Yes. This Facebook split testing setup is a good way to test differences in CTR (or conversions) between two Dynamic Image Templates, for example. Our tests with clients have shown that there can be major differences in performance between different image templates.
Note: If you create an ad study with DPA campaigns that have different dynamic targeting rules, people will not "jump" from one audience to the other. So for example, if one audience includes people who have viewed a product within 1-7 days and the other 8-14 days, a person in the first audience will not jump to the second audience after 8 days have passed, due to the Facebook audience split being still in effect.
How do you define "smallest interesting difference"?
You could also say: "How big do you think the difference will be?" We ask this because it makes a big difference in the estimated test duration. Big differences are easy to find with little data, but small differences require lots of data to detect.
We define the smallest interesting difference as the total difference relative to mean: if CPA is $20 in Cell A and $25 in Cell B, the relative difference is $5 / $22.5 ≈ 22.2%. This definition is used because usually, you do not know a priori which cell is better, so it makes sense to use a symmetric difference.

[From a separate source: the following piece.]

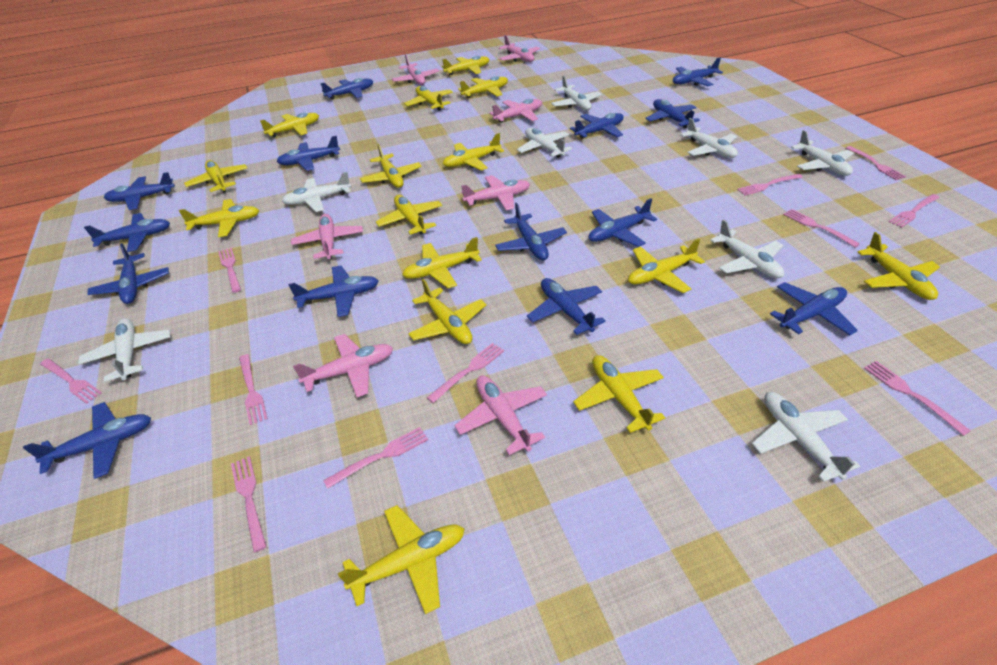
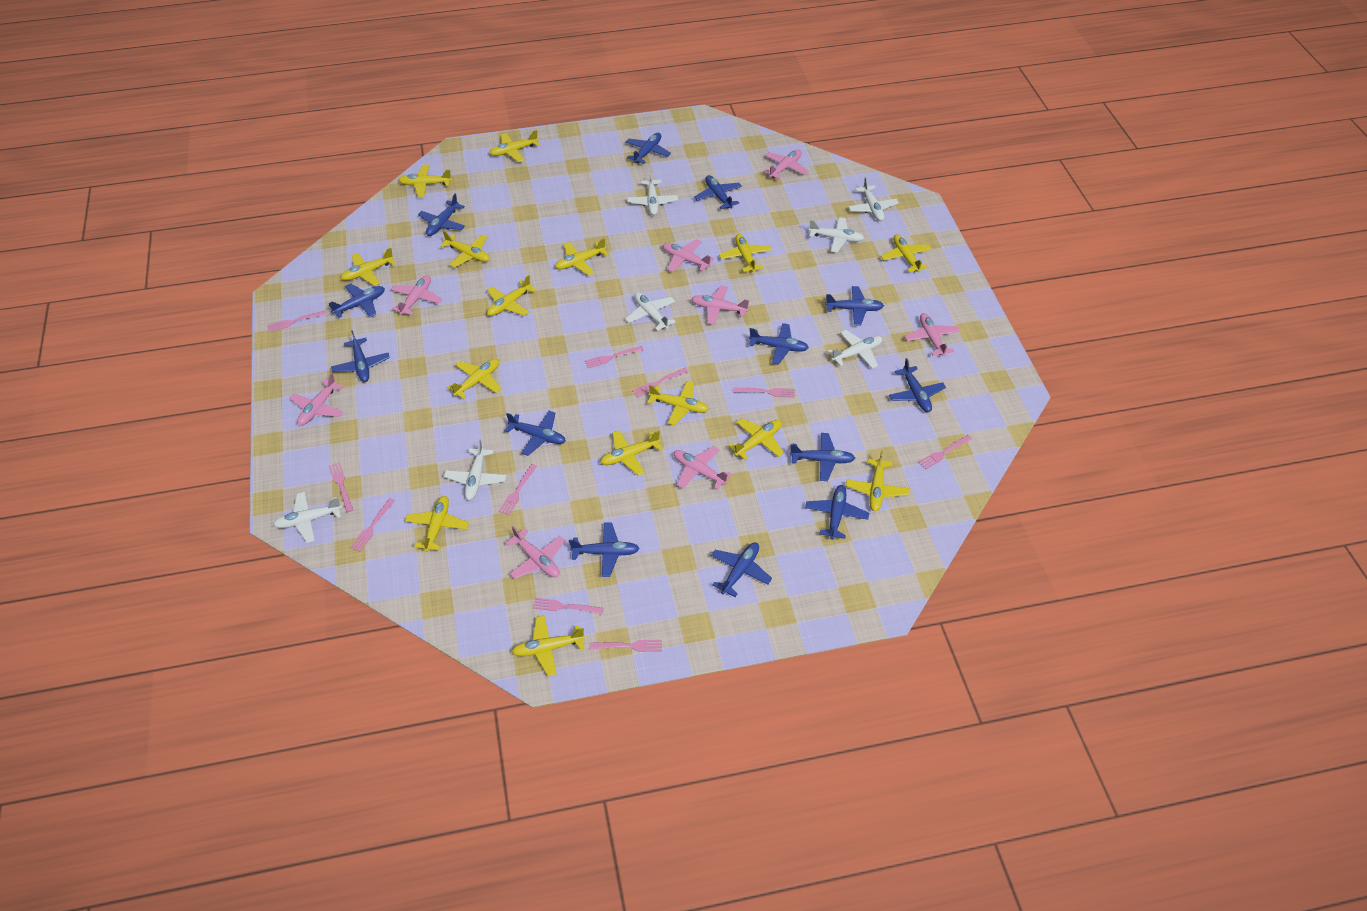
blue plane: [23,402,151,479] [84,213,170,252] [87,243,169,304] [104,172,175,210] [276,136,340,171] [288,265,379,317] [320,78,373,99] [495,203,567,260] [527,278,605,335] [570,113,624,139] [588,198,657,247] [645,99,700,128] [673,58,723,86] [770,282,858,335] = 14 -> [329,283,385,318] [331,330,390,382] [418,193,465,236] [505,411,566,456] [569,523,640,577] [626,133,671,164] [694,175,742,209] [711,543,772,597] [749,323,809,365] [790,433,855,481] [805,485,869,540] [825,286,884,326] [889,358,946,412] = 13
pink fork: [40,358,102,404] [218,248,241,293] [231,456,267,552] [239,354,268,425] [323,427,428,489] [427,343,504,403] [737,174,802,196] [783,209,860,248] [846,146,906,180] [864,361,971,436] [889,194,940,228] = 11 -> [267,310,327,332] [329,462,353,512] [350,498,395,552] [498,464,537,516] [532,598,604,614] [585,346,644,368] [590,640,662,652] [632,368,688,398] [733,388,795,397] [919,435,972,469] = 10
pink plane: [291,214,363,259] [293,334,393,397] [392,54,439,85] [454,375,547,455] [461,175,530,210] [489,99,542,123] [499,35,540,62] = 7 -> [289,373,344,426] [391,275,442,315] [505,526,565,579] [663,239,714,272] [674,446,732,490] [691,286,749,325] [763,149,808,179] [904,313,960,356] = 8
white plane: [78,318,171,382] [282,172,351,212] [517,128,572,158] [551,75,602,111] [680,118,738,158] [710,219,784,278] [752,392,860,482] [791,130,854,176] = 8 -> [273,492,342,543] [444,439,507,500] [625,292,676,331] [627,171,678,215] [809,217,864,252] [828,330,882,368] [848,177,899,221] = 7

An alternative would be to define the smallest interesting difference relative to a known control cell. This makes sense when you compare as a new setup against an old setup. For example, if Cell A would be the old setup used as a control, then the relative difference could be defined as $5/$20 = 25%.
There is actually a simple mapping between these. If X is the smallest interesting difference according to the first definition, and Y according to the second, then X = 2Y/(2+Y) and Y = 2X/(2-X). In other words, if you want to use the smallest interesting difference of 20% relative to the control cell (Y = 0.2), you can set the value to 18.2% in the selection.